● ORDEM DE TRABALHO: No texto sobre o défice português, mais abaixo, retranscreva fielmente o trecho que começa nas palavras "1- Fazer uma" e termina após "moratórias dos credores.".

Quero ver esses aplausos

Vamos esquecer por momentos que o valor mais baixo de sempre do défice português em democracia foi atingido com recurso a um perdão fiscal, a uma venda de aviões militares, a um corte cego na despesa dos ministérios, à travagem total (até retrocesso) no investimento público (inclusive despesas de capital em empresas públicas) e ao adiamento do aumento de capital da Caixa Geral de Depósitos. Vamos esquecer que todas estas decisões têm um impacto negativo a curto e médio prazo na economia.

Já esqueceu? Ótimo. Temos finalmente um número do qual nos podemos orgulhar. E não estou a ser irónico. Um défice de 2,1% do PIB (qualquer coisa como €3,6 mil milhões) é um ótimo cartão de visita para qualquer ministro de um país do sul da Europa. Ainda não foi suficiente para nos tirar do lixo, mas é um bom caminho. O ideal seria termos um défice zero, ou mesmo um superavit, para podermos começar a pagar o forrobodó de dívida que acumulámos durante os últimos 20 anos. Somos um dos países mais endividados da zona euro, até do mundo, como ainda esta semana nos descreveu Cristina Casalinho em entrevista ao “Público”: “o nível global de endividamento da economia como um todo é elevado, a dívida externa é das mais altas do mundo.” Há quem acredite que um dia virá uma borracha milagrosa que irá limpar esse fardo. Infelizmente essa borracha não existe. No limite há um ácido que se vier derrete a dívida e muito mais do que isso, arrastando o sistema financeiro, empresas e toda uma economia. Não há boas reestruturações de dívida. São todas más ou péssimas.

Por isso só há duas alternativas.

1- Fazer uma reestruturação ao longo do tempo que passa pela substituição de dívida de juros altos por outra de juros baixos ou moratórias dos credores.

2- Pagar!

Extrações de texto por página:
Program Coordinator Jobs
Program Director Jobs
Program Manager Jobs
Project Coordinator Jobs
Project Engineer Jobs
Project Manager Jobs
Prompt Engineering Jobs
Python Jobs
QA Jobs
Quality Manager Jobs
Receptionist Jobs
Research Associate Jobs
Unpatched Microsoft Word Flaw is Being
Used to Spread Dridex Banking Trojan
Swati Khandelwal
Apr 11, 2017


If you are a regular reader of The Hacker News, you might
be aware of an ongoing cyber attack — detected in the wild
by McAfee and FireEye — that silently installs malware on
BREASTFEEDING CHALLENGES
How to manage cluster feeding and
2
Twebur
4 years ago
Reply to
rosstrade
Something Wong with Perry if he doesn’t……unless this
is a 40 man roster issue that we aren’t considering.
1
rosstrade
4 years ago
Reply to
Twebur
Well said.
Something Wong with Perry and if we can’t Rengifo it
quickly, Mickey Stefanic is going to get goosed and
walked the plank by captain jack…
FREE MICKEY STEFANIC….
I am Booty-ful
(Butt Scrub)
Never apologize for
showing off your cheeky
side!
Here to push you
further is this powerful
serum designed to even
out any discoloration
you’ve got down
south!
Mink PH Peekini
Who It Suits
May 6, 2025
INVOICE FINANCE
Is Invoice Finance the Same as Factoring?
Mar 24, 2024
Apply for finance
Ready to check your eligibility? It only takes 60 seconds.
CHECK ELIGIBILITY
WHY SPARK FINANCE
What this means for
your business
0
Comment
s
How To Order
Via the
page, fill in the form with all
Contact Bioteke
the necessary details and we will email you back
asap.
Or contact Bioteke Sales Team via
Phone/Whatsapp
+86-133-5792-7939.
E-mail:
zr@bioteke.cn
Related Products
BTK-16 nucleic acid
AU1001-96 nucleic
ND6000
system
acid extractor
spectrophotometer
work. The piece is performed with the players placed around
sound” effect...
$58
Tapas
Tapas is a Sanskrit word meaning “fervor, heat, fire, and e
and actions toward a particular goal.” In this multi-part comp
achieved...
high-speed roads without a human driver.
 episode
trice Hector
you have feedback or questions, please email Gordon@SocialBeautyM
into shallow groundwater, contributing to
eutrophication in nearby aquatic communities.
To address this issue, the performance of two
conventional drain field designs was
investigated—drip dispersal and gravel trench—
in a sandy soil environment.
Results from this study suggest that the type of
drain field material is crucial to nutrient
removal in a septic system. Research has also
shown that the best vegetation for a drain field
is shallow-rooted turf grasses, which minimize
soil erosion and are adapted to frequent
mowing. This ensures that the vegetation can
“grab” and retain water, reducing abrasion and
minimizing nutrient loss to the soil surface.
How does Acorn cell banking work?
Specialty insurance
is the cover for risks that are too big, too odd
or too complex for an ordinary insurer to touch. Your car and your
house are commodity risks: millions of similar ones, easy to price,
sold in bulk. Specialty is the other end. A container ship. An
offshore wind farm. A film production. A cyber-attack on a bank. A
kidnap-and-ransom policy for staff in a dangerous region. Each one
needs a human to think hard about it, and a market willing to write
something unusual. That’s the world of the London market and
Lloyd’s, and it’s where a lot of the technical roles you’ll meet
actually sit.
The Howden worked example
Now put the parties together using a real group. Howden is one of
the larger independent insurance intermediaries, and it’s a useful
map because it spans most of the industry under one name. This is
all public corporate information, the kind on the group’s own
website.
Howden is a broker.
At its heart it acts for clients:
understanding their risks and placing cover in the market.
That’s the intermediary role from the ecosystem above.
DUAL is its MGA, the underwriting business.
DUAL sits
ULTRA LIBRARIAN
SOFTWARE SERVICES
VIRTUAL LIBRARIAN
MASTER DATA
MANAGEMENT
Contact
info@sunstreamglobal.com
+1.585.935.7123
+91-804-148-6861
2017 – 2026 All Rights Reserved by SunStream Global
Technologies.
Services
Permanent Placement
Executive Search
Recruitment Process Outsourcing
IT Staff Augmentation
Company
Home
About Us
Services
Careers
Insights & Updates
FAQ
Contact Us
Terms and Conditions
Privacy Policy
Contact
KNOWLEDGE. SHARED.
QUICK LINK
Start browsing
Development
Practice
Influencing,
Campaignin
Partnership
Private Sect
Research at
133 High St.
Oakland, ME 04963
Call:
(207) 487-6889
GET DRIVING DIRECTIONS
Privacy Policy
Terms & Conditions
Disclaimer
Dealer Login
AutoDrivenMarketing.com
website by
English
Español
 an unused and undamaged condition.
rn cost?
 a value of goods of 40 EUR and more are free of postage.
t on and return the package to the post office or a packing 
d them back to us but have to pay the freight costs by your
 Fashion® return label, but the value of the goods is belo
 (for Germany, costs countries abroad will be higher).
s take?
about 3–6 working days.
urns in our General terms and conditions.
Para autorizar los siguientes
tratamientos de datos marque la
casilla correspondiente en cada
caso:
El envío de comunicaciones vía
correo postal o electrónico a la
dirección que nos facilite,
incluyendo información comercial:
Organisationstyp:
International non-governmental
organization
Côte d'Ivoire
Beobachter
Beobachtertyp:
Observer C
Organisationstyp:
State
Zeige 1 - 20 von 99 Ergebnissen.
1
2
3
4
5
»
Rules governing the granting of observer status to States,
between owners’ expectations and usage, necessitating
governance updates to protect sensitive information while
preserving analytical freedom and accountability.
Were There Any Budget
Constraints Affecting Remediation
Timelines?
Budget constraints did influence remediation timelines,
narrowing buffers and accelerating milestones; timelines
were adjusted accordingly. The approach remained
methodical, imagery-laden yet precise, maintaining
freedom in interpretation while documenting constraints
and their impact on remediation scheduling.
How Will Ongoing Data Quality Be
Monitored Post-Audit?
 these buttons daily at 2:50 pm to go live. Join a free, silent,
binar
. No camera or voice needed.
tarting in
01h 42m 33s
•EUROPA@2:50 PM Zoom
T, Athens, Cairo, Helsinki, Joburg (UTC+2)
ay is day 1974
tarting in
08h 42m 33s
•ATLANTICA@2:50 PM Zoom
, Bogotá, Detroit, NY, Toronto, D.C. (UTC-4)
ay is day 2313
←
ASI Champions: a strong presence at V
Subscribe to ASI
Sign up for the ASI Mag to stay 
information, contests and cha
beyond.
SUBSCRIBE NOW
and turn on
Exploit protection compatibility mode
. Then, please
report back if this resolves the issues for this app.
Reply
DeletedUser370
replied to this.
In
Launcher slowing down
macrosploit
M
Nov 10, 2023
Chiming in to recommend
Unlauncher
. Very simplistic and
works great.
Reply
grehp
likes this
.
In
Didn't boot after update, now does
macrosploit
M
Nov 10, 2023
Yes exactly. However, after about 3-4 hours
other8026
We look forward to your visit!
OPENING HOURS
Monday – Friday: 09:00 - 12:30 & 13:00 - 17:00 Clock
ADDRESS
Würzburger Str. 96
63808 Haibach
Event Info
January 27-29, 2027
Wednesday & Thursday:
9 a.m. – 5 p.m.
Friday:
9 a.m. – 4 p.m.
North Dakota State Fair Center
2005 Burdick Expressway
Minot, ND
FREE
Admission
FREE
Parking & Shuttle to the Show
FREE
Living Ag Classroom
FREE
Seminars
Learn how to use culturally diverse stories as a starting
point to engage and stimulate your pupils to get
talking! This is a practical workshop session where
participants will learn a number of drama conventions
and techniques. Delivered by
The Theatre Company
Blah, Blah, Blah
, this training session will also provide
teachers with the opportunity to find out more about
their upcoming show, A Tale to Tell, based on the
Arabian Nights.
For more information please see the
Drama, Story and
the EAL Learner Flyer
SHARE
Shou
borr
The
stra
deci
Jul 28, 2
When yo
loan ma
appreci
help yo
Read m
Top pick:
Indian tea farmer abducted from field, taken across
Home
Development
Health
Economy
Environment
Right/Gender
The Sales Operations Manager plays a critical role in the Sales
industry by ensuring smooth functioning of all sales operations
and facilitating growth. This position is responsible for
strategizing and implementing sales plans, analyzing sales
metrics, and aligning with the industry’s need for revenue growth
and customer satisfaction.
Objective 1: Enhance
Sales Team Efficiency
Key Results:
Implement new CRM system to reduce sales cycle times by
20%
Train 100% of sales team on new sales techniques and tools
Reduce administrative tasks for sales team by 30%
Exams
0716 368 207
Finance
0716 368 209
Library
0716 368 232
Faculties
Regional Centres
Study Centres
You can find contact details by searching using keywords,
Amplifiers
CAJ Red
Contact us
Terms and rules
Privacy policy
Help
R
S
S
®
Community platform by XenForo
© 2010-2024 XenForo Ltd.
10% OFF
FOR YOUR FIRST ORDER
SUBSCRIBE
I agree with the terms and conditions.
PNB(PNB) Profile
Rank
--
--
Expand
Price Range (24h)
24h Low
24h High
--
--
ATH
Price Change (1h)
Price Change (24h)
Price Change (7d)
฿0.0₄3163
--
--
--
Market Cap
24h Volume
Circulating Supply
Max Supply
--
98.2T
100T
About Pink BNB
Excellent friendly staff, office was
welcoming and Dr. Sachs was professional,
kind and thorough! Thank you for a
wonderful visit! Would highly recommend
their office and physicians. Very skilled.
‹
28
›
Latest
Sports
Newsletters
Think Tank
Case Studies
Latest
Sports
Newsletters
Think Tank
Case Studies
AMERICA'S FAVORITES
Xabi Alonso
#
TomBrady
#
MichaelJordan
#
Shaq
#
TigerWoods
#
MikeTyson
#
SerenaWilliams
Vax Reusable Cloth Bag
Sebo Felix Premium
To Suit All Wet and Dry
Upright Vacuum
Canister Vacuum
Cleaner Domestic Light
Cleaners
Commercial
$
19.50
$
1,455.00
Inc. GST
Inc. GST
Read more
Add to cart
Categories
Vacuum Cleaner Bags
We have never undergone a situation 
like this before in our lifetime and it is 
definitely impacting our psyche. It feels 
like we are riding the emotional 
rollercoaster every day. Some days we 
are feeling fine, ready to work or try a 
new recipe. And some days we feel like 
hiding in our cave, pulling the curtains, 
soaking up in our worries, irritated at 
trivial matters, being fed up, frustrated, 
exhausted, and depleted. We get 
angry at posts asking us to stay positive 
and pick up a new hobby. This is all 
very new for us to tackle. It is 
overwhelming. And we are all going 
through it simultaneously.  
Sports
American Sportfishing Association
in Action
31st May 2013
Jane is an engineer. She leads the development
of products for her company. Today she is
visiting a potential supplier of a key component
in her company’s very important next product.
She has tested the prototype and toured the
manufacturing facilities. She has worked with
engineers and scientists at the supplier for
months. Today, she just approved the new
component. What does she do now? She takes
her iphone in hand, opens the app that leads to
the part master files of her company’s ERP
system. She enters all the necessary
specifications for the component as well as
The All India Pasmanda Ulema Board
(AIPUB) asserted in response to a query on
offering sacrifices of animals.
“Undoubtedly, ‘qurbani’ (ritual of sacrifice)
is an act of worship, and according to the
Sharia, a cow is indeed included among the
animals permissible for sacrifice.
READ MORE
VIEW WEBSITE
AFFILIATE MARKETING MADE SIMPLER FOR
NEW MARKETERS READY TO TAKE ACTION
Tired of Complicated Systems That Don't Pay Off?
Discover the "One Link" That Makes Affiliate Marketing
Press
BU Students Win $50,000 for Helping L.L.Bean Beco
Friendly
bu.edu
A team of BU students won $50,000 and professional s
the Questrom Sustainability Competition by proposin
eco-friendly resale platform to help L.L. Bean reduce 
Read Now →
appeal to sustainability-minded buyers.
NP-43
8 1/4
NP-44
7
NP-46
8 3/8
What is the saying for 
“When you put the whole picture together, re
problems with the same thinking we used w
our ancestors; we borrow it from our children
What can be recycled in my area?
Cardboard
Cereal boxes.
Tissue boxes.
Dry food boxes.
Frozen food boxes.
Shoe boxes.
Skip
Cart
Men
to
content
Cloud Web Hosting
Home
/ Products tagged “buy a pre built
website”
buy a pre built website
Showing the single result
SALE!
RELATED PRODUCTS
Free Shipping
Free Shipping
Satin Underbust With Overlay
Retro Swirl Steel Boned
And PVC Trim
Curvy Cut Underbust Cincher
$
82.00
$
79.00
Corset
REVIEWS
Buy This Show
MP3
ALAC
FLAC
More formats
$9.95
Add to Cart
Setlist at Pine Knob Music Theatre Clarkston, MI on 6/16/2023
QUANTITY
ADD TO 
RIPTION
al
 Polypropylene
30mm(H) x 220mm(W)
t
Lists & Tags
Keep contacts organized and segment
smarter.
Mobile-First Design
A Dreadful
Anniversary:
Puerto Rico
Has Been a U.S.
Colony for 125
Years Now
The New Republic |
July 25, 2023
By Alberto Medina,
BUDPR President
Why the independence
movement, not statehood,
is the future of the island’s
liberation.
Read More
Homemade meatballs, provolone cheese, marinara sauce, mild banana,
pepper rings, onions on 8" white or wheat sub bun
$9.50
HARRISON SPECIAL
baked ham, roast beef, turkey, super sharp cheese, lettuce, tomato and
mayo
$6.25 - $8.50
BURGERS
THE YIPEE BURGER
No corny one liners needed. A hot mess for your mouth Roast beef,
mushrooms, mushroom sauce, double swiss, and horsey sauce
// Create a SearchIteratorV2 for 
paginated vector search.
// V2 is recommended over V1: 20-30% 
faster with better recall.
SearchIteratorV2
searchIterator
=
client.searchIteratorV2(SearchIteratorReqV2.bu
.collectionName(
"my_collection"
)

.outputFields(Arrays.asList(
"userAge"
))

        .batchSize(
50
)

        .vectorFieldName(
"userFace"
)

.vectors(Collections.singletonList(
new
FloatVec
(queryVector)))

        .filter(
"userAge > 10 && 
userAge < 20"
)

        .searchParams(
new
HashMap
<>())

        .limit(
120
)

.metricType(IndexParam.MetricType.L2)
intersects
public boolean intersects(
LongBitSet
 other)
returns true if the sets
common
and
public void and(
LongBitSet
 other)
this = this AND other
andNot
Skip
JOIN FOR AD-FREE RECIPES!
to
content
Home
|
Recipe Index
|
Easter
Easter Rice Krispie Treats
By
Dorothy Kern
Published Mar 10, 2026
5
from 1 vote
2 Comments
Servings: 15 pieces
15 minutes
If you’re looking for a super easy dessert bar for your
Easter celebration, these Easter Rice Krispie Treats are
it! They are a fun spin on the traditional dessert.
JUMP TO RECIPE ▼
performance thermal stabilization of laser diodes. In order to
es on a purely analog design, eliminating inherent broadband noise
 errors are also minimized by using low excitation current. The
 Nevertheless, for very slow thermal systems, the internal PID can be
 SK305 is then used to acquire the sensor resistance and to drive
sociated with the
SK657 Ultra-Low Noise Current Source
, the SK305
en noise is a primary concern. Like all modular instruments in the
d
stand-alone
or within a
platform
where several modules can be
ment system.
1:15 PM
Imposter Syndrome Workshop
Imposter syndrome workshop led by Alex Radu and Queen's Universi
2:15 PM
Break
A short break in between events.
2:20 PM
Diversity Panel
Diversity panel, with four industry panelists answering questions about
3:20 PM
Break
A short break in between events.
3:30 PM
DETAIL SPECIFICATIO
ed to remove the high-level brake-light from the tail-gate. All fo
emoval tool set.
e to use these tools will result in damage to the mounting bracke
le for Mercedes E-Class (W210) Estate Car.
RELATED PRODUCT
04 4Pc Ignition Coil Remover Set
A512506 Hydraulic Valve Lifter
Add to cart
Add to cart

● RESPOSTA AO EXERCÍCIO:
1- Fazer uma reestruturação ao longo do tempo que passa pela substituição de dívida de juros altos por outra de juros baixos ou moratórias dos credores.